Réduire sa consommation d’eau chaude en m3 : les gestes qui pèsent vraiment
Parmi les dizaines de conseils habituels, trois actions ont un effet mesurable sur le volume d’eau chaude consommé par une personne.
- Remplacer un bain par une douche de cinq minutes divise le volume d’eau chaude utilisé par trois à quatre (un bain consomme environ 150 à 200 litres contre 40 à 60 litres pour une douche)
- Installer un mousseur (ou aérateur) sur les robinets réduit le débit sans modifier la sensation de pression, ce qui diminue le volume d’eau chaude soutiré à chaque utilisation
- Couper le chauffe-eau en cas d’absence prolongée supprime les pertes statiques, qui représentent une part non négligeable de la consommation annuelle pour un ballon qui tourne à vide
Ajuster le volume du ballon à ses besoins réels reste le levier le plus structurant.
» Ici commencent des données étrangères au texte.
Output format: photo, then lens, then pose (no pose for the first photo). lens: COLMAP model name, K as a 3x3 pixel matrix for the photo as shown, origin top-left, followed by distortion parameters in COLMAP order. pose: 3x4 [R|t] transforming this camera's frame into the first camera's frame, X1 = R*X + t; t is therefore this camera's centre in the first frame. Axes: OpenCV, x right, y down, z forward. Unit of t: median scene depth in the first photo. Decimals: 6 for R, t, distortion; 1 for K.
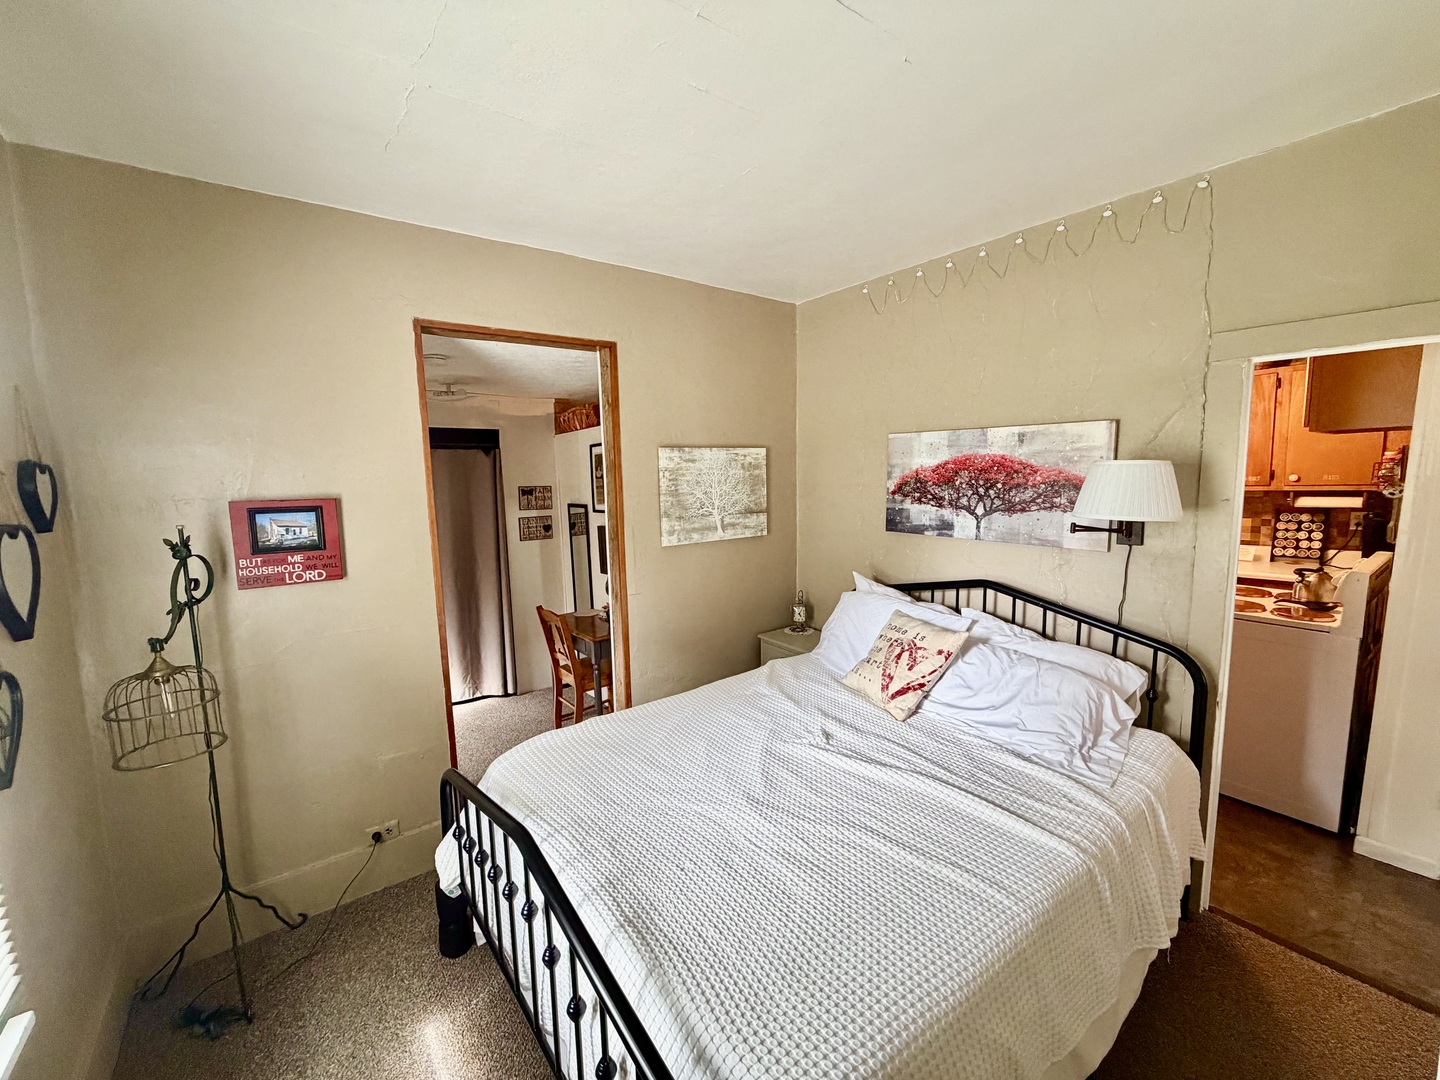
lens RADIAL K [[570.8, 0, 711.7], [0, 570.8, 544.4], [0, 0, 1]] dist [0.000441, -0.000074]
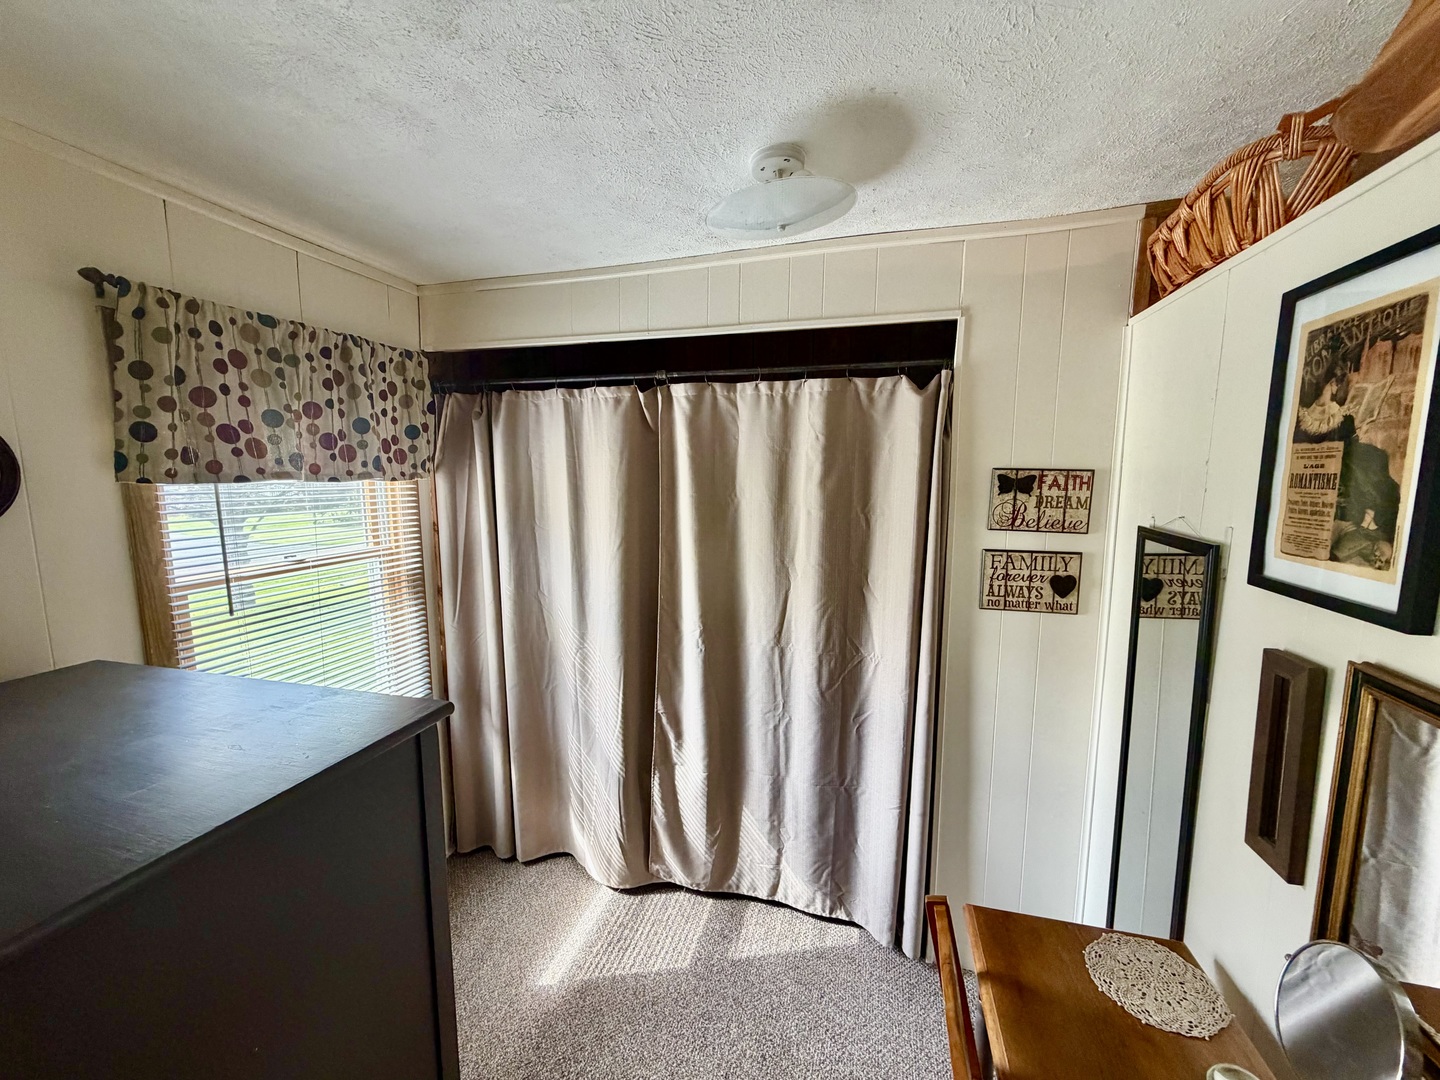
lens RADIAL K [[570.8, 0, 711.7], [0, 570.8, 544.4], [0, 0, 1]] dist [0.000441, -0.000074]
pose [[0.604113, 0.127578, -0.786621, -0.142586], [-0.105402, 0.991222, 0.079814, -0.061018], [0.789898, 0.034694, 0.612256, 0.610479]]
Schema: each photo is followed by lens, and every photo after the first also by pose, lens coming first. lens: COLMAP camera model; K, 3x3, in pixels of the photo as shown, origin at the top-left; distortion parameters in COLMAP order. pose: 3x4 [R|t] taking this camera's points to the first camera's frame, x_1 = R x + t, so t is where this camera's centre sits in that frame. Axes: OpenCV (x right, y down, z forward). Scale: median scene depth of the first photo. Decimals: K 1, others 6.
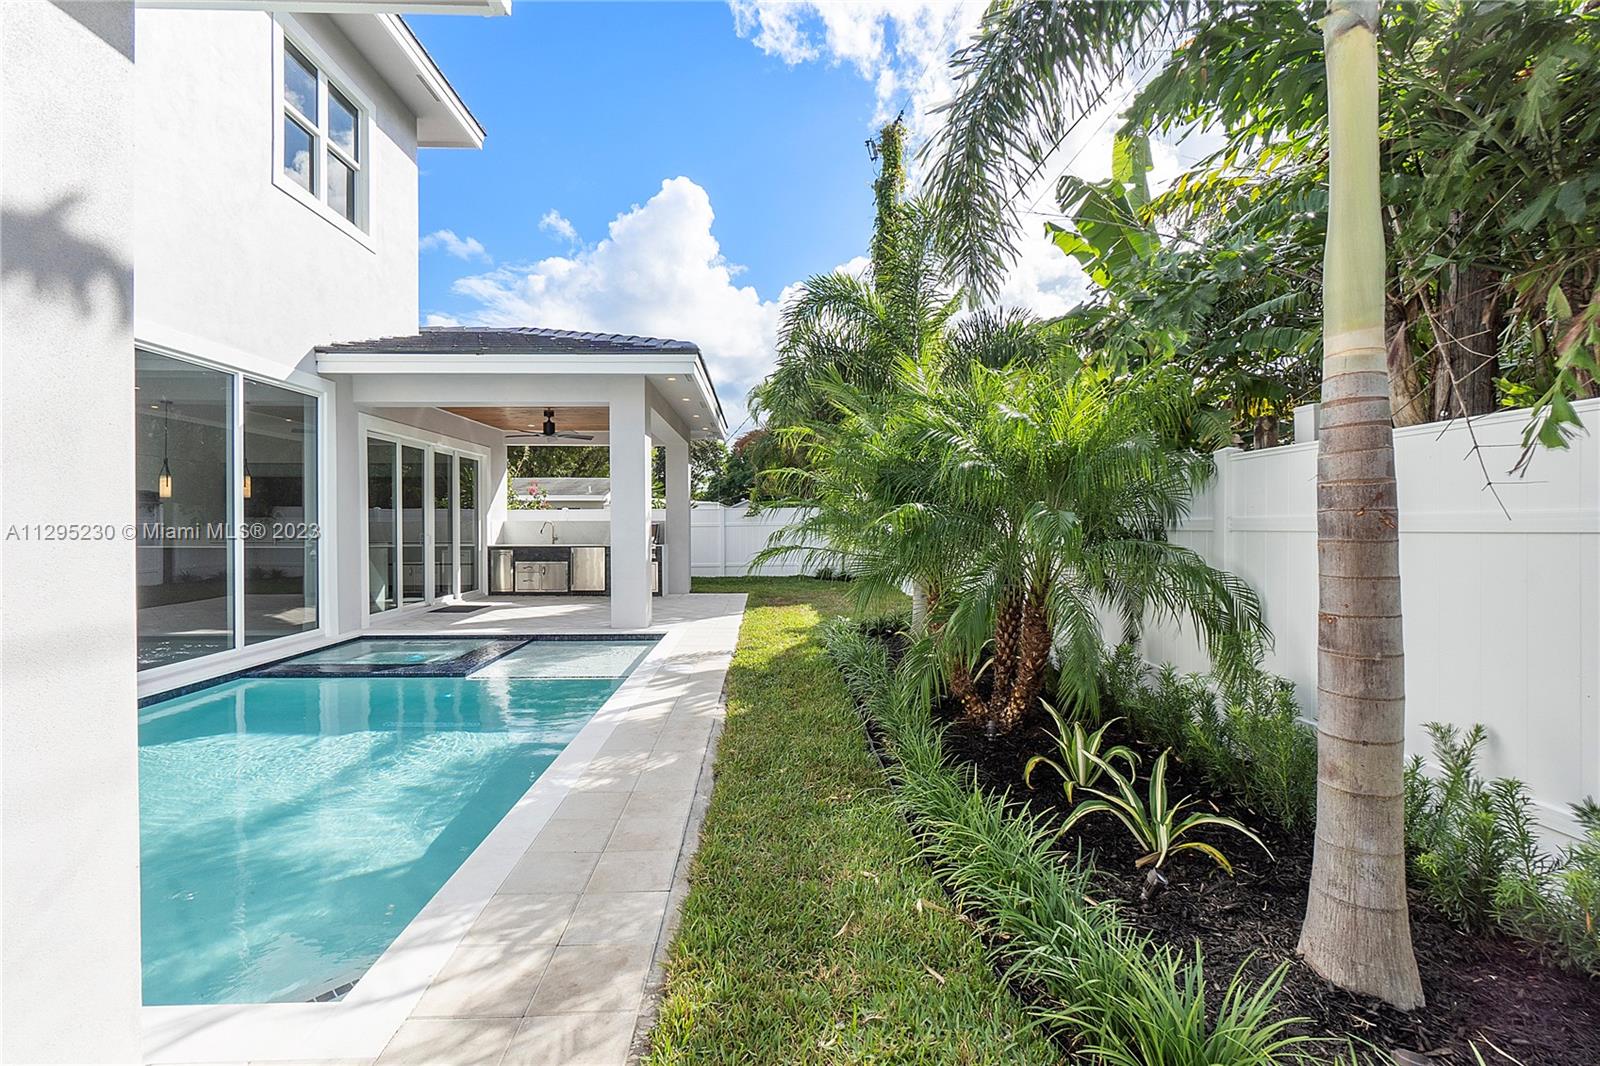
lens RADIAL K [[692.8, 0, 808.2], [0, 692.8, 527.6], [0, 0, 1]] dist [-0.002421, -0.000595]
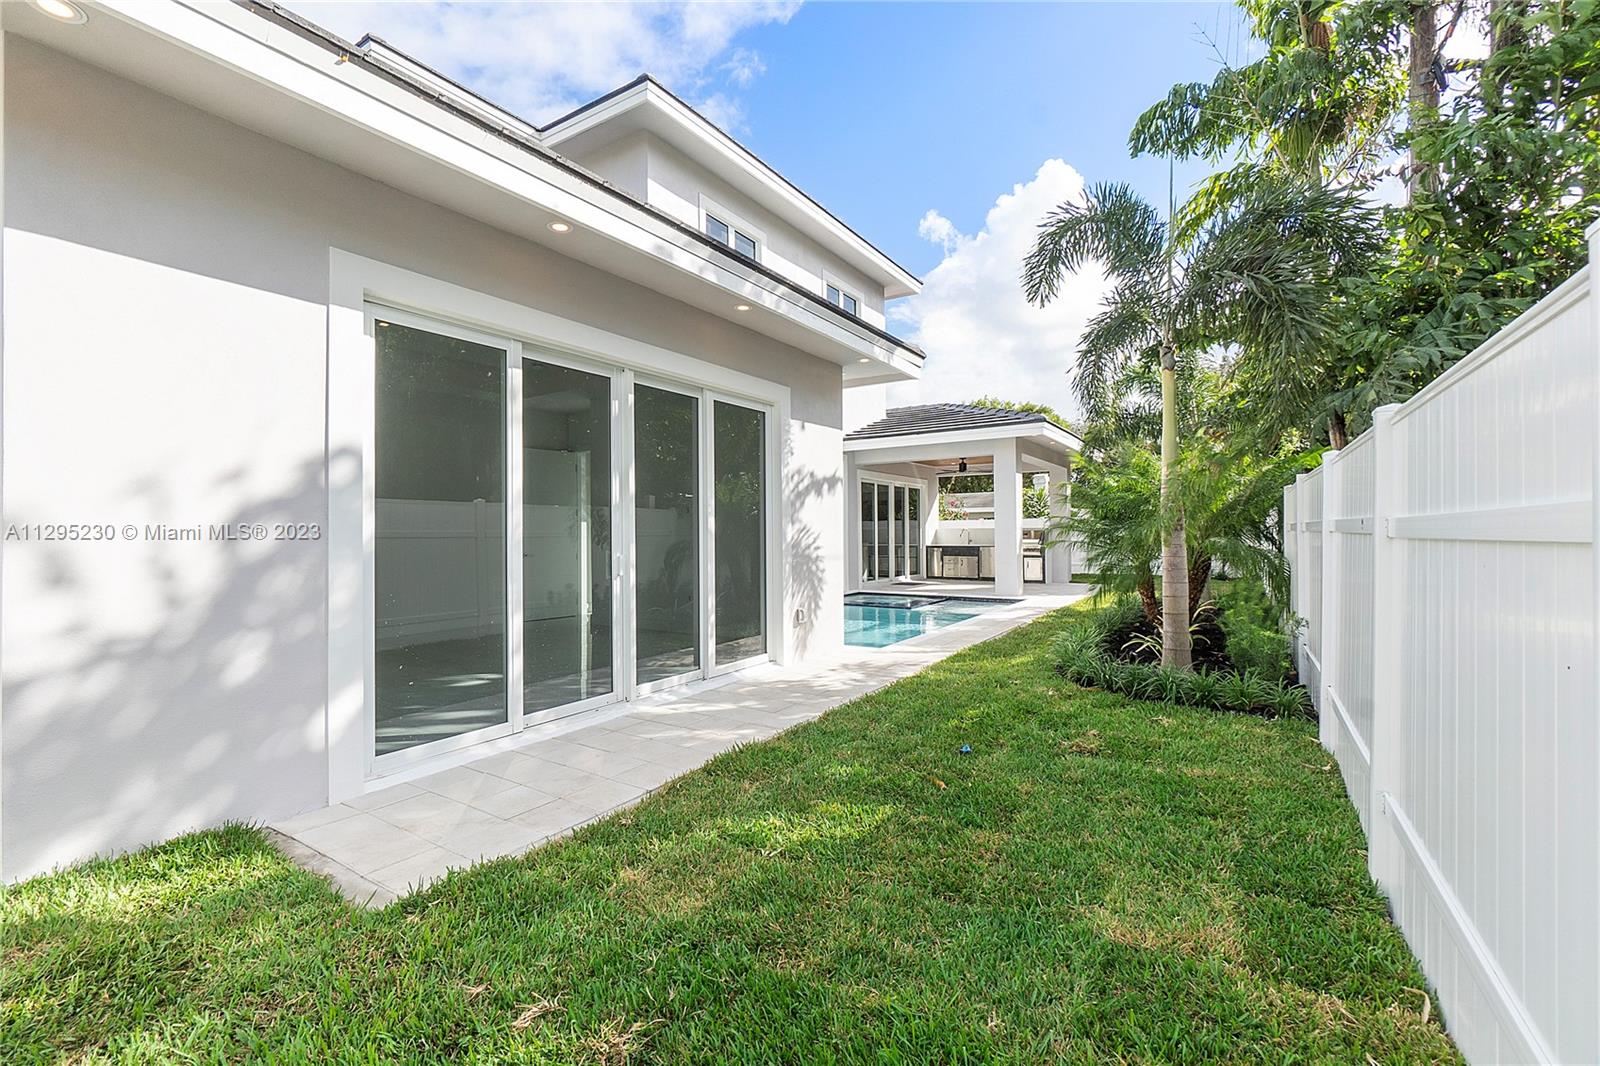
lens RADIAL K [[692.8, 0, 802.2], [0, 692.8, 534.6], [0, 0, 1]] dist [-0.002421, -0.000595]
pose [[0.811726, -0.002073, -0.584035, 0.208436], [0.001123, 0.999997, -0.001989, 0.006802], [0.584038, 0.000959, 0.811726, -0.398075]]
Un ballon correctement dimensionné pour une personne, réglé à 55 °C et programmé en heures creuses si l’abonnement le justifie, ramène la consommation d’eau chaude sanitaire à environ 18 à 20 m³ par an, pour un coût électrique maîtrisé.
La facture d’eau, elle, ne changera pas avec le type de chauffe-eau : le compteur mesure le volume total, chaud ou froid. C’est sur la facture d’électricité que le chauffe-eau pèse, et c’est là que les ajustements techniques font la différence.